2) Upstate New York unions lose hundreds of millions to Madoff feeder funds. Bernard Madoff, now spending what probably will be the rest of his years in federal prison, stole anywhere from $50 billion to $65 billion from investors over the course of two or more decades. As much as $250 million of the missing money came from union benefit plans handled by professionally-managed “feeder” investment brokers. It may take years for the unions to get their money back – assuming they get it back. Fiduciaries appear less concerned with safety and soundness than with making a killing. If anyone dies young, it will be rank and file.
1) Obama Treasury Department arranges union stake in GM, Chrysler. This past spring, the Obama administration, acting through the Treasury Department, managed to pull off a coup unprecedented in American industry, forcing troubled General Motors and Chrysler into bankruptcy and swinging a deal granting the United Auto Workers respective 17.5 percent and 55 percent stakes in GM and Chrysler. Barack Obama during the 2008 campaign spoke of the need to form new partnerships. Organized labor, like it or not, is a lead partner.

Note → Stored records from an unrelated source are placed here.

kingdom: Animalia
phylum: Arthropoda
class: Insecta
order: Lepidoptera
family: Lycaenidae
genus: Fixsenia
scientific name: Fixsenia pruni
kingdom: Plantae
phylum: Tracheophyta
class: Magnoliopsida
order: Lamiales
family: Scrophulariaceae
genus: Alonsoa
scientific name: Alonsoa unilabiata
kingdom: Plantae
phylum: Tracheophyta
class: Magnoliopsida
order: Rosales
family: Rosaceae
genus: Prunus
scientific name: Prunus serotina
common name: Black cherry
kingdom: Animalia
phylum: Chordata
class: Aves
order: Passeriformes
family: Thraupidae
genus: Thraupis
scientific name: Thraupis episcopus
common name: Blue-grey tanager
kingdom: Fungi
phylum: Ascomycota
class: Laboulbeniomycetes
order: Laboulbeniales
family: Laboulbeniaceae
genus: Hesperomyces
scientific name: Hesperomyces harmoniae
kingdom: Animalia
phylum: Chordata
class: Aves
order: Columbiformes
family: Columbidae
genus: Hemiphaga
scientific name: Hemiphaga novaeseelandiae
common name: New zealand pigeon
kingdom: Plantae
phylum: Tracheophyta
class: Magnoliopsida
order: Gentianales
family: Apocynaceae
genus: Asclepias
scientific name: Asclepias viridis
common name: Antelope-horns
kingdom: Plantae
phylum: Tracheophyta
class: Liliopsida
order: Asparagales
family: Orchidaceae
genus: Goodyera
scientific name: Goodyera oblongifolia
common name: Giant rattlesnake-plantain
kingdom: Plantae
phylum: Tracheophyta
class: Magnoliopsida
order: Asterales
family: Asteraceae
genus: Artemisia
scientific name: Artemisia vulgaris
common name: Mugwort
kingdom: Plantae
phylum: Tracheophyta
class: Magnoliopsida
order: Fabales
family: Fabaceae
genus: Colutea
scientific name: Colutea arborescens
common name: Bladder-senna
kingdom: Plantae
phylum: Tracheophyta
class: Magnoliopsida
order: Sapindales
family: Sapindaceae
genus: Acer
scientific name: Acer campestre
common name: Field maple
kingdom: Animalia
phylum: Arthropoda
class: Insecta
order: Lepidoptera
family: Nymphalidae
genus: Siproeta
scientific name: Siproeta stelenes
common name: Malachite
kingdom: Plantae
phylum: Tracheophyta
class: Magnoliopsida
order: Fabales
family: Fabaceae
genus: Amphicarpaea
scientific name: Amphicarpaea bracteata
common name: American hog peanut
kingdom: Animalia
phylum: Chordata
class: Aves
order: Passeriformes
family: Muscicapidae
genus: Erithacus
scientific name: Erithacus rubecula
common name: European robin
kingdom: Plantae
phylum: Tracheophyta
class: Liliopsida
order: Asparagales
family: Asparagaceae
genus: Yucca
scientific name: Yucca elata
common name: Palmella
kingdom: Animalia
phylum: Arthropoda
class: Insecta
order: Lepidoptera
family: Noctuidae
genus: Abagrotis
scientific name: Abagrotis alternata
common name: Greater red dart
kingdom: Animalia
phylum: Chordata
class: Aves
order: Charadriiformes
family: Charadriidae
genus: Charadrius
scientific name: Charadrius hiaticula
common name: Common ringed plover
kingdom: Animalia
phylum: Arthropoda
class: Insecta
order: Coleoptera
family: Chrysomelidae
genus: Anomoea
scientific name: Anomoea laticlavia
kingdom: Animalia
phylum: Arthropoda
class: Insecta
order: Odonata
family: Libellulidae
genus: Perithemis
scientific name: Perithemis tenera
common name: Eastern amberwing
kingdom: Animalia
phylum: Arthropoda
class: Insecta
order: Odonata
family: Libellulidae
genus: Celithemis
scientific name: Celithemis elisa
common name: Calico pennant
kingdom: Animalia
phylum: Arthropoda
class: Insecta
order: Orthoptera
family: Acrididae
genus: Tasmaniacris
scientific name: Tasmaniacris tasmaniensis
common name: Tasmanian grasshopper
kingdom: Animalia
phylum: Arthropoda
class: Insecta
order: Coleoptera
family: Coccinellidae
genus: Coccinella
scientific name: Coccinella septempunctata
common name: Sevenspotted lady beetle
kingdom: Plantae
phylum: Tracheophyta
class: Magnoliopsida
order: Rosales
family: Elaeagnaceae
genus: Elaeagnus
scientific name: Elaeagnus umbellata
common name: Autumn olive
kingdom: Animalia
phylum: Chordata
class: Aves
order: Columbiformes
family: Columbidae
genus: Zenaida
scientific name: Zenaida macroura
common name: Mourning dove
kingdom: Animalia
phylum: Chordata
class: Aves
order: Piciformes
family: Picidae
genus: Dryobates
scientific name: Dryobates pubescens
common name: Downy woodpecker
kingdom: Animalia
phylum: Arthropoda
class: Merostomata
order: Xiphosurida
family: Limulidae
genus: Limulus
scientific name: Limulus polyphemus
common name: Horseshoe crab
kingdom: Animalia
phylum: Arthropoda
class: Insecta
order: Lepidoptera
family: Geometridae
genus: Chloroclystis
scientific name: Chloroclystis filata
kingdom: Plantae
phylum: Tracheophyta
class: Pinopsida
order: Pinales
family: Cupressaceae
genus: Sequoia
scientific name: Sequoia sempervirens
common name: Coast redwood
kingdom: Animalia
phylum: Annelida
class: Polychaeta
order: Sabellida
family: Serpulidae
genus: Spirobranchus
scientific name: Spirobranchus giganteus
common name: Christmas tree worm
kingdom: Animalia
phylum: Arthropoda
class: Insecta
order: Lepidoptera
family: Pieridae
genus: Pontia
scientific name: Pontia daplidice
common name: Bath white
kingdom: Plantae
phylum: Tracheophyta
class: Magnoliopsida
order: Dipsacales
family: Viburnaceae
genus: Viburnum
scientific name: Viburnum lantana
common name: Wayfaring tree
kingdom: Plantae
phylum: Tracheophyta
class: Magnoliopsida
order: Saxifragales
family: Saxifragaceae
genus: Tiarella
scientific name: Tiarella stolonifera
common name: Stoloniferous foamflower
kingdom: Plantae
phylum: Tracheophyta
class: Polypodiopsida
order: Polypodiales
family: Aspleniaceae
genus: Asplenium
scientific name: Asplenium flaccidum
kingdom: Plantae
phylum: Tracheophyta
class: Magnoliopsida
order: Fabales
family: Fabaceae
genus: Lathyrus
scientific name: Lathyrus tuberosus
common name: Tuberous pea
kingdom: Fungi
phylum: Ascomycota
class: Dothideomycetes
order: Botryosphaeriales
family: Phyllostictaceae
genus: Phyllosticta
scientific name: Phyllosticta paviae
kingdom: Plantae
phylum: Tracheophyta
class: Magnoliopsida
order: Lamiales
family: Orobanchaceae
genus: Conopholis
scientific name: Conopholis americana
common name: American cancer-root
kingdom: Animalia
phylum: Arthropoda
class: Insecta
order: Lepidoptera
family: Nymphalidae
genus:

(Dis)honorable mention. Atlanta federal jury rules that Carpenters regional union engaged in illegal secondary boycott; Richard Trumka, a man with a past, takes over as AFL-CIO president and vows new era of aggressive organizing; Chicago local police sergeants union president charged with stealing at least $600,000 and possibly $1 million; unsealed grand jury transcripts show supporters of late Teamster President Jimmy Hoffa plotted to kill federal agents in Nashville in 1962; scheme by former officials of Amalgamated Transit Union Local 1181 in Queens, N.Y. results in guilty pleas; Locomotive Engineers national chieftain steps down following arrest for accepting bribes from lawyer; New York City Carpenters District President Michael Forde, several others indicted for racketeering; Brooklyn, N.Y. contractor Constantine Vafias, local Elevator Constructors and Operating Engineers members sentenced in federal court for massive kickbacks and money-laundering related to construction scams; AFSCME puts Local 2054 in New York City under trusteeship following losses of more than $1 million on bad investments and profligate spending; St. Louis-area Machinists official rips off $341,000 from union pension accounts; New Jersey Carpenters regional business agent with taste for strip joints indicted for embezzlement.